The Scottish Social Services Council

Non-departmental public body overview
- Formed: 2001
- Jurisdiction: Scotland
- Headquarters: Compass House 11 Riverside Drive Dundee, DD1 4NY
- Website: www.sssc.uk.com

= Scottish Social Services Council =

UK non-departmental public body

Scottish Social Services Council (SSSC) is a non-departmental public body of the Scottish Government responsible for raising standards in the country's social work, social care, children and young people's workforce, registering people who work in social work, social care, children's and young people's services, and the regulation of education and training.

==History==

The SSSC was established in October 2001 by the Regulation of Care (Scotland) Act.

==Functions==

The SSSC regulates individuals who provide personal care in Scotland. It is complemented by the Care Inspectorate, which regulates the organisations responsible for providing care in Scotland.

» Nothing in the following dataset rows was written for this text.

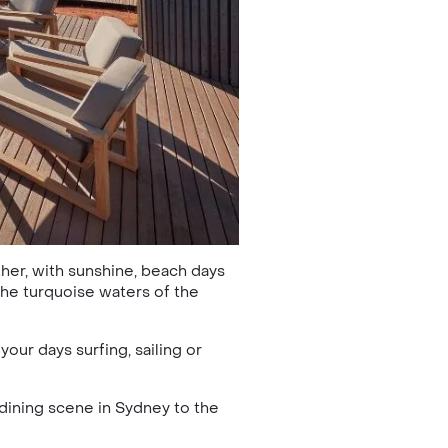
ther, with sunshine, beach days
the turquoise waters of the
ur days surfing, sailing or
dining scene in Sydney to the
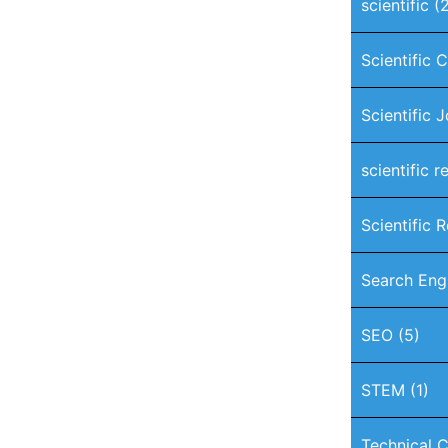
scientific
(2
Scientific 
Scientific 
scientific r
Scientific 
Search Eng
SEO
(5)
STEM
(1)
Technical C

There are more than 208,000 people working in social services in Scotland. This includes social care workers, social workers, social work students, and children and young people workers. The range of care services provided includes residential and day centres, community facilities, and home-based support.

The SSSC:

- Publishes the national codes of practice for people working in social work, social care, children's and young people's services and their employers
- Registers workers and students in social work, social care, children's and young people's services, and ensures adherence to the national codes of practice. Where people fall below the standards of practice and conduct, the SSSC can investigate and take action.
- Conducts training and education, and promotes and regulates the workforce's learning and development
- Leads workforce development and planning for this workforce in Scotland and provides national statistics.
People working in the types of services listed below, which are registered with the Care Inspectorate, must also register with the SSSC:
- Residential childcare services
- Children's daycare services
- Care home services for adults
- Housing support services
- Care at home services
- Managers of adult day care services.

The SSSC carries out the functions in Scotland of the sector skills council for people providing social work, social care and children's services in the UK, known as Skills for Care and Development. It works in partnership with employers to develop the workforce and invest in workforce planning. This includes developing National Occupational Standards (NOS), which underpin qualifications for registration and outline the skills, knowledge and understanding necessary for an effective workforce.

Skills for Care and Development is a partnership between:

- Social Care Wales
- Northern Ireland Social Care Council
- Skills for Care in England
- Scottish Social Services Council.

== Governance and oversight ==
In April 2024, BetterCareScotland called on the Scottish Parliament to address the need for independent oversight of social care regulation in Scotland by a professional body with risk management, regulatory, compliance, analytical and lay expertise to eradicate poor practices that expose women to the risk of abuse in care homes for older people in Scotland and loopholes that enable its cover-up.